Material to process:
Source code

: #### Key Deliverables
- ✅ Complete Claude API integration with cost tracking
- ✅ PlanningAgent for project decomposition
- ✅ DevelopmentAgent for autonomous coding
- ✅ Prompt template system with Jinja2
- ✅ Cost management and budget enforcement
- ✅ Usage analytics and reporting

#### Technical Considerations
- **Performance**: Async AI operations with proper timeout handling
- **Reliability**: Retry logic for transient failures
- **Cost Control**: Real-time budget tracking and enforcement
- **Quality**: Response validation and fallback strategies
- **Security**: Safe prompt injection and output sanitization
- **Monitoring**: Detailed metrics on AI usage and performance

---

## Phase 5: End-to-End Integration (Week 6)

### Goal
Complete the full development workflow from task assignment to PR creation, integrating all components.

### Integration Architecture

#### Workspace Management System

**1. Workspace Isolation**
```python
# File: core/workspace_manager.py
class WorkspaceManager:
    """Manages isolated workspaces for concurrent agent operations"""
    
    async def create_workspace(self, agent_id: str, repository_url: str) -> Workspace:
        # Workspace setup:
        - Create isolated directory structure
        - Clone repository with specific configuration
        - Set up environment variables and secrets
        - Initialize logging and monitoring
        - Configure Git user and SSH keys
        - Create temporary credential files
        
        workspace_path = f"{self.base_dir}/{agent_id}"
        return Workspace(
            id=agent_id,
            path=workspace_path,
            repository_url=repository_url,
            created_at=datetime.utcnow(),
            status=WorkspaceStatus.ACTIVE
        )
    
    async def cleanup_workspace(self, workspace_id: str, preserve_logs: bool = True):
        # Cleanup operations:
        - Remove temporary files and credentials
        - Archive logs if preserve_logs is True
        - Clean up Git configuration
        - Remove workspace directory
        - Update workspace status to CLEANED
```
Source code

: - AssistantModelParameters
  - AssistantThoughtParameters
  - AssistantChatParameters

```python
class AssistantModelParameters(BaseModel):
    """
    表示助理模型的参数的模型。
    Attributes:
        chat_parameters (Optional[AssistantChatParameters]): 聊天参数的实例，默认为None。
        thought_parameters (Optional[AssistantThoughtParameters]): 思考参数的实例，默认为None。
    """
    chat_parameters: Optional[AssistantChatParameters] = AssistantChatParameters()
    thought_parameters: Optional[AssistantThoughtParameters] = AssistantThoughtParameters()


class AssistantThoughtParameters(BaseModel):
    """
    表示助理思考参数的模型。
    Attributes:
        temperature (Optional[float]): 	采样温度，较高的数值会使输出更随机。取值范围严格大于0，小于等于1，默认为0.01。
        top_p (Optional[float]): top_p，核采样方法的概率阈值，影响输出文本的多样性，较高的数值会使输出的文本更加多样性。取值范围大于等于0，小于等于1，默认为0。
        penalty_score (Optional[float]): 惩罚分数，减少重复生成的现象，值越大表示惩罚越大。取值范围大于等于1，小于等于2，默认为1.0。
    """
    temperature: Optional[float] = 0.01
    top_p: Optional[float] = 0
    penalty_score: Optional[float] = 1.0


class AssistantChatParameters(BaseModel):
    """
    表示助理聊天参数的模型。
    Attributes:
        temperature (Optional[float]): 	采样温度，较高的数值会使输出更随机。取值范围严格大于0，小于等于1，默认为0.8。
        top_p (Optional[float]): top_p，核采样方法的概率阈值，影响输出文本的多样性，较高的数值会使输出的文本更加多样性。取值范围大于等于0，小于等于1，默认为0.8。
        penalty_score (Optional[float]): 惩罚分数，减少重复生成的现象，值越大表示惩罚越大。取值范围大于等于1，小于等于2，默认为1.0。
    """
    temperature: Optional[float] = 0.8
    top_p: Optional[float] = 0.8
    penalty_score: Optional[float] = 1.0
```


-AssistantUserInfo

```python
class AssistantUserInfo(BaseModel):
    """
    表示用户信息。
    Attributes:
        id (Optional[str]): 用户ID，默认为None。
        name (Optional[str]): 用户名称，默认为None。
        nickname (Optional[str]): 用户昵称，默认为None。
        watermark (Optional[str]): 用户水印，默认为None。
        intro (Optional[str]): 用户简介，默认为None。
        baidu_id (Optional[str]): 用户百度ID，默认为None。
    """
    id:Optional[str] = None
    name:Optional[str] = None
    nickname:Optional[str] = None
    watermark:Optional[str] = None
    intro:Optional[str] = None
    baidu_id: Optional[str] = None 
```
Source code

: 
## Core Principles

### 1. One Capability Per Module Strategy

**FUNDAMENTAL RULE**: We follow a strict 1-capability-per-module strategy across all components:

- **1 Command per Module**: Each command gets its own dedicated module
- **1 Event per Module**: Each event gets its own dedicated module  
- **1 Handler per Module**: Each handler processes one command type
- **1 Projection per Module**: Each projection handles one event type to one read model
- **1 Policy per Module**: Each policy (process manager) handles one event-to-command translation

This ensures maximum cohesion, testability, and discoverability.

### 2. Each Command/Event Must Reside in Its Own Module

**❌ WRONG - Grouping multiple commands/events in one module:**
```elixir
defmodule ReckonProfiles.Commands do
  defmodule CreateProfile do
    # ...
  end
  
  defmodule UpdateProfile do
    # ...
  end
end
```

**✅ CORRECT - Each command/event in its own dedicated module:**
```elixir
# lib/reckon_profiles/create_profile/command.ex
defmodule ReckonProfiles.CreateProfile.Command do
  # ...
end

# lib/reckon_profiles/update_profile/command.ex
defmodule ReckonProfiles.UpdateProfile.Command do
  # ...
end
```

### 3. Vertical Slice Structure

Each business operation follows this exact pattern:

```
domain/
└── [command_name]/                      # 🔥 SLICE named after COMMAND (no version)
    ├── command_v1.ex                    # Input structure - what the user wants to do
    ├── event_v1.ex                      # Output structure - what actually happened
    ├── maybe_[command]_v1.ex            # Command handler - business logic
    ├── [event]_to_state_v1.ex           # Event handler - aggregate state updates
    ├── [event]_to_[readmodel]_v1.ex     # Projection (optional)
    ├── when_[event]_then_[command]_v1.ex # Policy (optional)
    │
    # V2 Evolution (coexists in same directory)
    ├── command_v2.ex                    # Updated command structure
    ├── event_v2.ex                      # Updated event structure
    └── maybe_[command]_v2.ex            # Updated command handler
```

Required work: Tally the lines of the listing that contain "AssistantUserInfo" and give the tally alone.

Result of the exercise: 2